Her service to others has extended far beyond the campus of Virginia Tech. Werner was a clinic nurse at the Charlottesville Free Clinic and the New River Valley Free Clinic. She regularly visits nursing homes and hospices to encourage and entertain residents. She also has been to Honduras and Haiti on medical missions.

“I have been blessed by the Lord with education, opportunities, talent, and supportive relationships, in order that I may be a blessing to other people,” Werner said.

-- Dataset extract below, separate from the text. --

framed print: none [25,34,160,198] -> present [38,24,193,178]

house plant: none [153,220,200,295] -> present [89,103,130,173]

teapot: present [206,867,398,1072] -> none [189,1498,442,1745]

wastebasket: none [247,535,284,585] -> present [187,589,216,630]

Consistently ranked by the National Science Foundation among the top 10 institutions in agricultural research, Virginia Tech’s College of Agriculture and Life Sciences offers students the opportunity to learn from some of the world’s leading agricultural scientists. The college’s comprehensive curriculum gives students a balanced education that ranges from food and fiber production to economics to human health. The college is a national leader in incorporating technology, biotechnology, computer applications, and other recent scientific advances into its teaching program

Founded in 1872 as a land-grant college, Virginia Tech has grown to become the largest university in the Commonwealth of Virginia. Today, Virginia Tech’s eight colleges are dedicated to putting knowledge to work through teaching, research, and outreach activities and to fulfilling its vision to be among the top 30 research universities in the nation. At its 2,600-acre main campus located in Blacksburg and other campus centers in Northern Virginia, Southwest Virginia, Hampton Roads, Richmond, and Roanoke, Virginia Tech enrolls more than 28,000 full- and part-time undergraduate and graduate students from all 50 states and more than 100 countries in 170 academic degree programs.